Investigação sobre operações no mercado de câmbio
O ministro Alexandre de Moraes autorizou, nesta segunda-feira (21), a abertura de um novo inquérito para apurar se investidores brasileiros se beneficiaram de informação privilegiada após o anúncio do tarifaço de Donald Trump contra o Brasil. O pedido foi feito pela Advocacia Geral da União (AGU) e envolve a atuação da Polícia Federal e da Comissão de Valores Mobiliários.
O objetivo é investigar operações suspeitas no mercado de dólar e real ocorridas no dia em que Trump anunciou as tarifas. O caso foi encaminhado para a Procuradoria Geral da República (PGR), que deve abrir um novo processo ligado ao inquérito já existente contra o deputado Eduardo Bolsonaro (PL-SP), acusado de atentar contra a soberania nacional.
Pedidos por transparência
O líder do PT na Câmara, Lindbergh Farias (RJ), também solicitou ao Banco Central a divulgação dos nomes dos investidores que compraram dólares no dia do anúncio, para identificar possíveis beneficiários de informações privilegiadas. Segundo ele, “o BC tem os nomes dos dois lados, já que foram transações com base na cotação do real em relação ao dólar”.

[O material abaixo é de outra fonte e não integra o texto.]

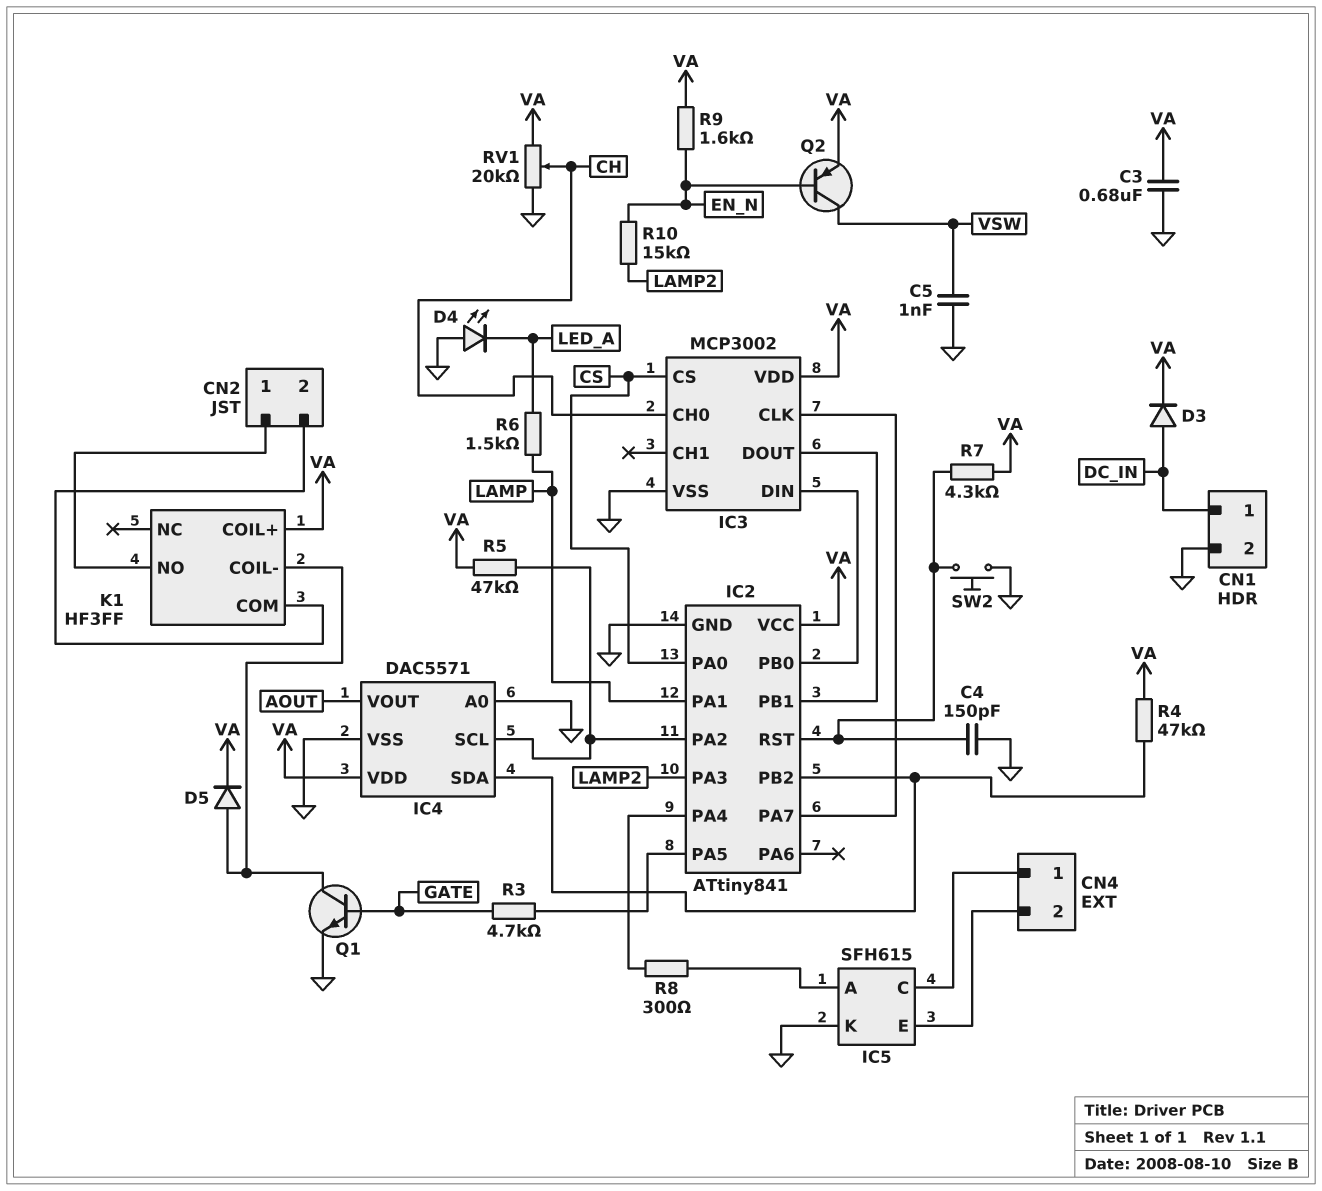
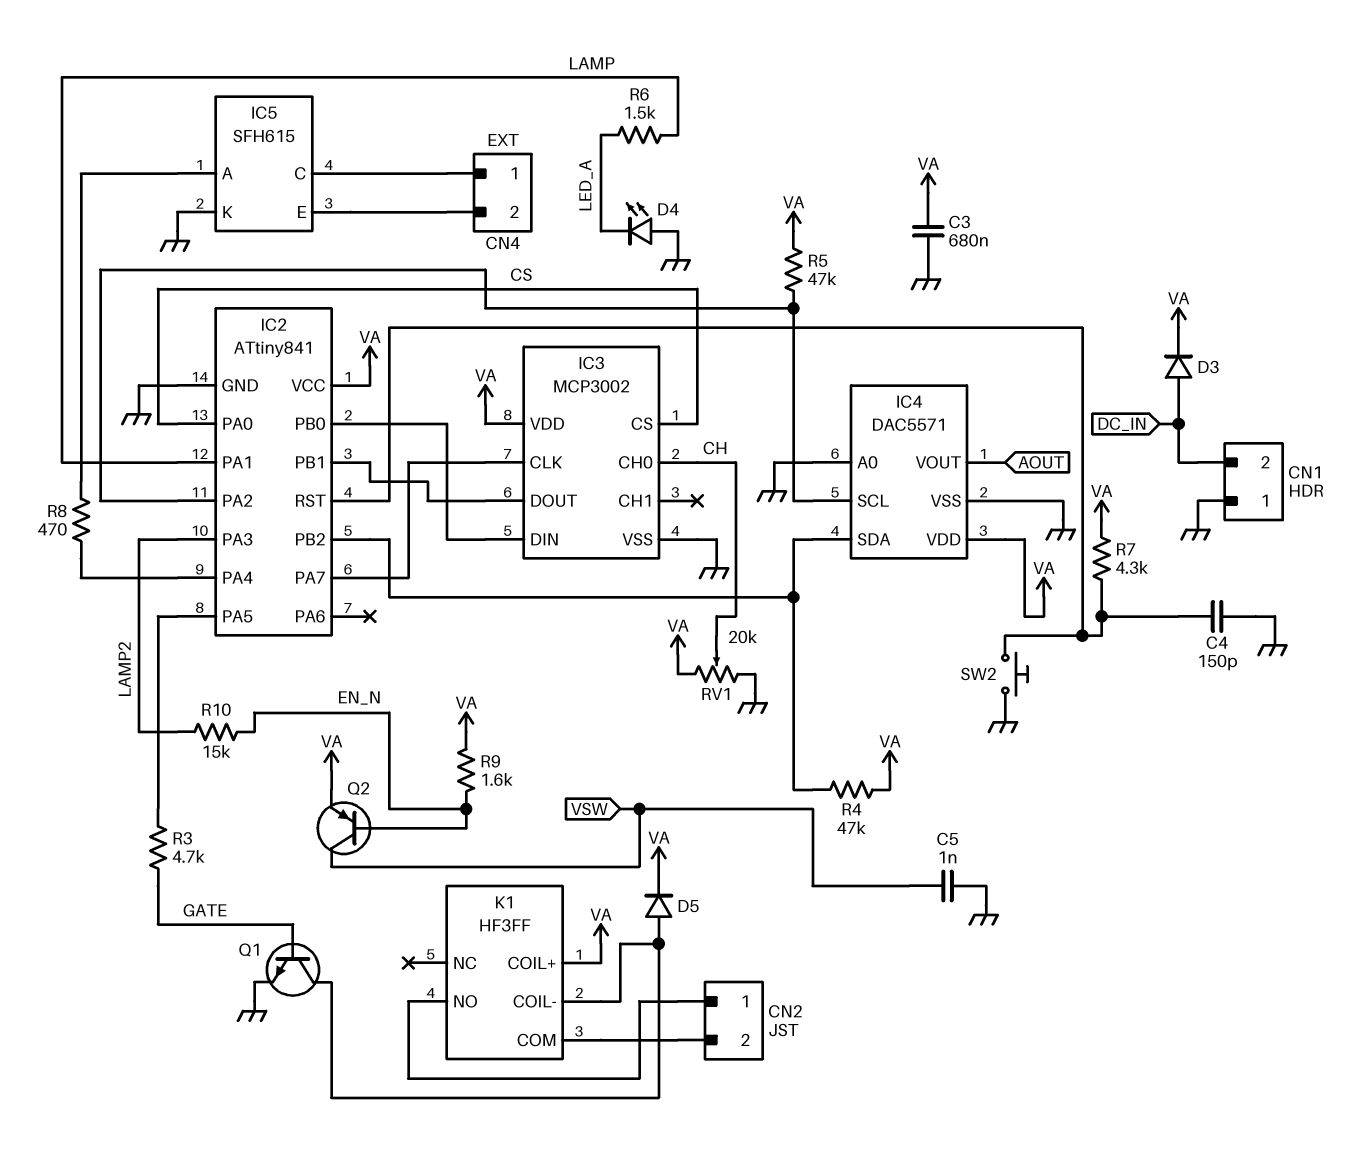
CN1 pin 1: DC_IN -> GND
CN1 pin 2: GND -> DC_IN
R8: 300 (IC2/PA4, IC5/A) -> 470 (IC2/PA4, IC5/A)

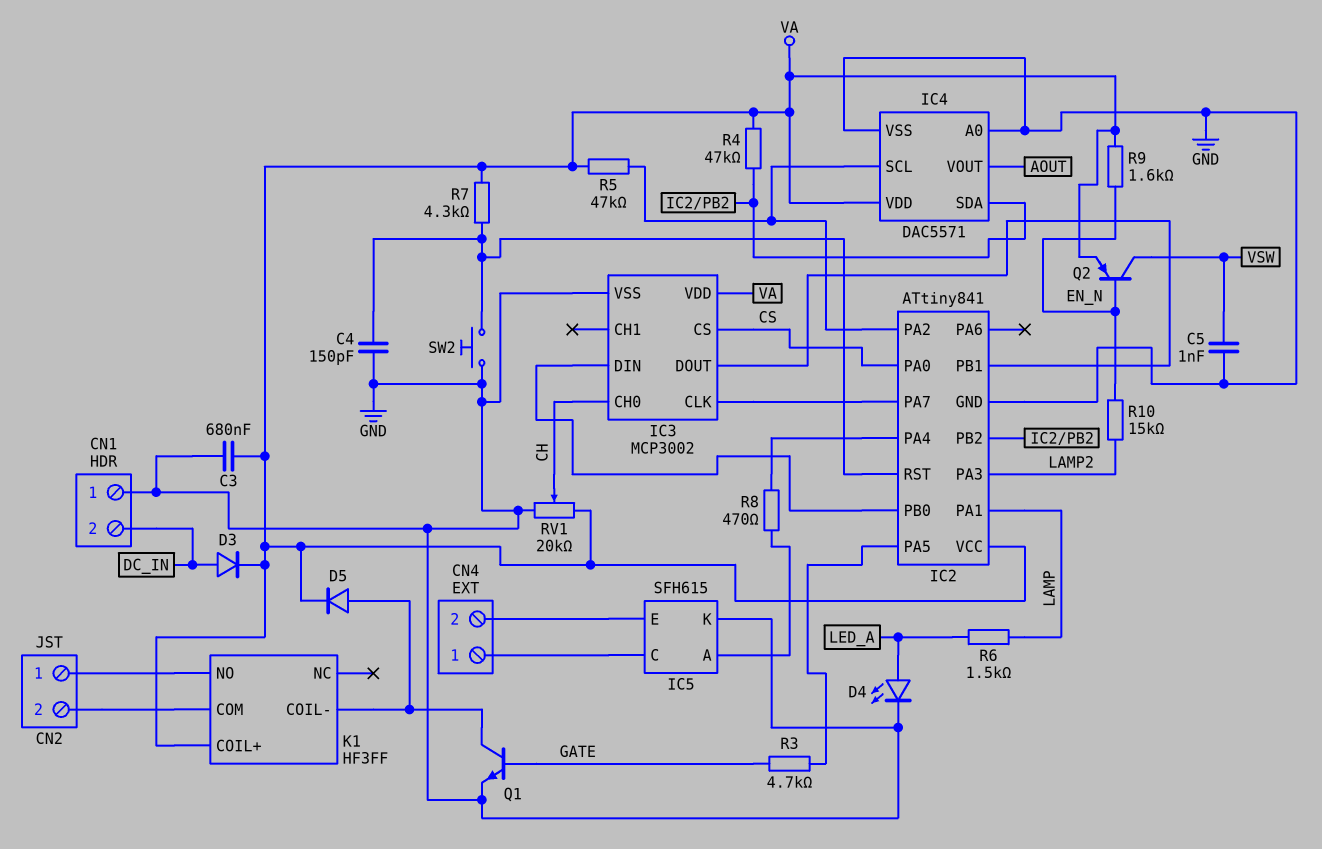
D4: LED (A GND, K LED_A) -> LED (A LED_A, K GND)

Lindbergh destacou que assessores de Trump, vindos do mercado financeiro, continuam sócios de corretoras e participam de negociações comerciais pelos EUA.
Movimentações suspeitas e repercussão
Reportagem do Jornal Nacional revelou um “movimento muito estranho de compra e venda de dólares” no dia do anúncio do tarifaço, com ganhos expressivos para alguns investidores. Segundo o repórter Felipe Santana, alguém operou no mercado de dólar e real no dia 9 de julho, quando Trump anunciou a sanção contra o Brasil.
De acordo com Spencer Hakimian, gestor de fundo em Nova York, uma compra de US$ 3 a 4 bilhões foi realizada às 13h30, a R$ 5,46, e vendida dois minutos após o anúncio, às 16h17, a R$ 5,60, gerando alto lucro. Movimentos semelhantes foram observados em anúncios de tarifas contra África do Sul e União Europeia.
Obstáculos à investigação internacional
Nos Estados Unidos, democratas tentam abrir investigação no Congresso, mas sem sucesso. Uma apuração por órgãos americanos depende de funcionários ligados a Trump, tornando improvável o avanço do caso no país.
Aliados de Lula avaliam que, se confirmada a ligação de investidores com bolsonaristas, a situação será “muito grave” e pode servir de munição política contra Bolsonaro, Eduardo Bolsonaro e até Trump.